In recent years the ASA has had a mixed reputation, and its rulings regularly cause a bit of a stir. REBECCA DAVIS tried – with limited success – to investigate how the body actually makes its decisions.

Few people would dispute the fact that there is the need for some form of regulation as to what advertising may be displayed in South Africa – or any country, in fact. This is not simply an issue of taste, decency, or even to protect consumers’ wallets: in some cases, it can be a matter of life and death. In 2005, for instance, the ASA ruled that the notorious Mathias Rath had to stop advertising that his dietary supplements were a safer and more effective treatment for HIV than anti-retrovirals.

South Africa’s ASA was set up in 1968 to oversee the ad industry’s self-regulation, and it consists of over 20 member bodies – marketers, media owners and advertisers – who financially contribute towards its running. Its task is to ensure that the country’s Code of Advertising Practice is adhered to, a document which has had to adapt over the years to South Africa’s shifting social and legal climate. (Post-1994, it had to be brought in line with the Constitution, for instance.)

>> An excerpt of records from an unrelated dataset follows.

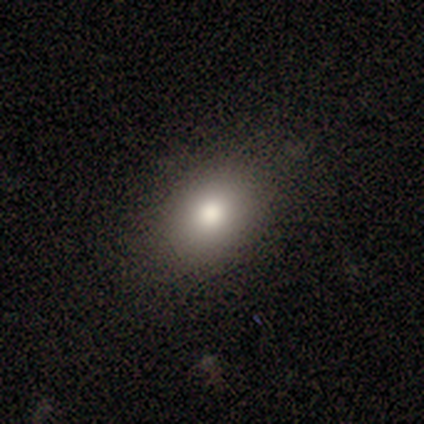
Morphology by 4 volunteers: type=smooth (75%); roundness=in between (67%); merging=none (67%).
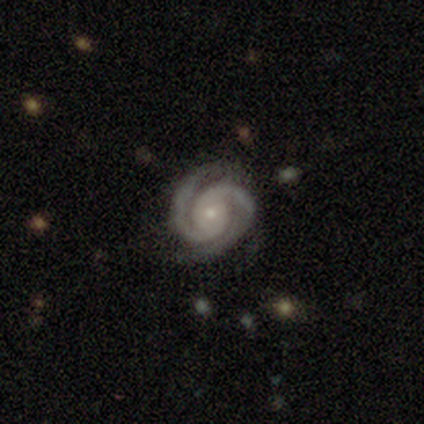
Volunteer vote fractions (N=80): A featured or disk galaxy (95%) with no bar (83%), 2 (89%) tight (71%) spiral arms (100%) and a small central bulge (68%).

Vote fractions:
- Smooth or featured? featured or disk: 95% / smooth: 2% / star or artifact: 2%
- Edge-on disk? no: 100% / yes: 0%
- Bar? no: 83% / weak: 14% / strong: 3%
- Spiral arms? yes: 100% / no: 0%
- Spiral winding? tight: 71% / medium: 22% / loose: 7%
- Spiral arm count? 2: 89% / 3: 8% / 4: 1% / can't tell: 1% / 1: 0% / more than 4: 0%
- Bulge size? small: 68% / moderate: 28% / dominant: 3% / none: 1% / large: 0%
- Merging? none: 42% / minor disturbance: 5% / major disturbance: 4% / merger: 1%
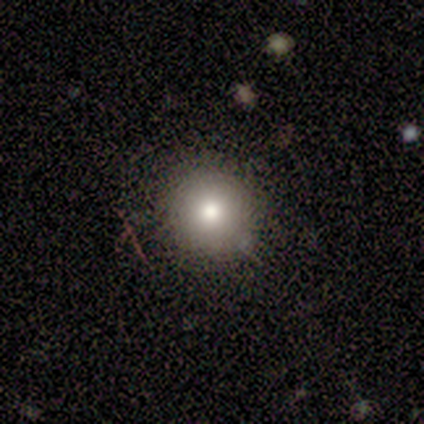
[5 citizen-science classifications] A smooth galaxy with no disk features (40%, tied with star or artifact) that is round (100%). Merging: none (67%).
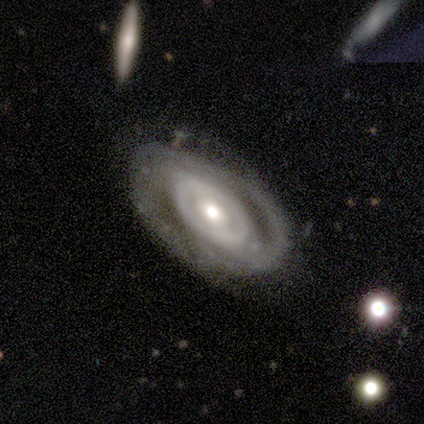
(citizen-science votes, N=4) Smooth or featured: featured or disk — 100%
Edge-on disk: no — 100%
Bar: weak — 75% (no — 25%)
Spiral arms: yes — 100%
Spiral winding: tight — 75% (medium — 25%)
Spiral arm count: 2 — 50% (1 — 25%)
Bulge size: small — 50% (large — 25%)
Merging: none — 100%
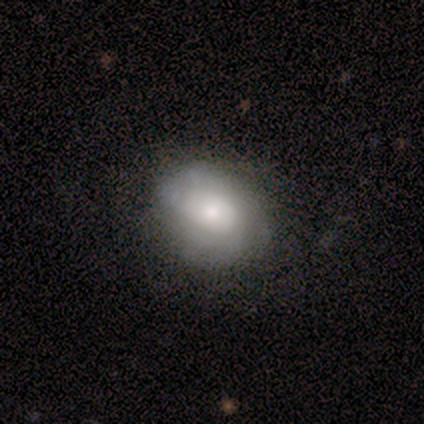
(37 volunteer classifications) Smooth or featured? smooth (46%, tied with featured or disk)
How rounded? in between (53%)
Merging? none (47%)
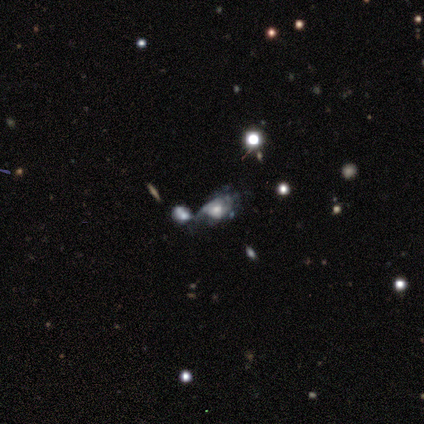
smooth_or_featured: featured or disk (p=0.80) [alt: star or artifact p=0.20]
disk_edge_on: no (p=1.00)
bar: no (p=0.75) [alt: weak p=0.25]
has_spiral_arms: yes (p=0.50) [tied with: no p=0.50]
spiral_winding: medium (p=0.50) [tied with: loose p=0.50]
spiral_arm_count: 1 (p=0.50) [tied with: can't tell p=0.50]
bulge_size: moderate (p=0.75) [alt: large p=0.25]
merging: merger (p=0.75) [alt: major disturbance p=0.25]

The Code of Advertising Practice – the ASA’s Bible – is an interesting document. Among all the provisions you’d expect, there are some less obvious clauses. Advertisements should not “without justifiable reason” play on fear, for instance. No advertisements for any smoking deterrent will be accepted unless the advertiser makes it clear “that its success will be dependent upon the willpower of the user”.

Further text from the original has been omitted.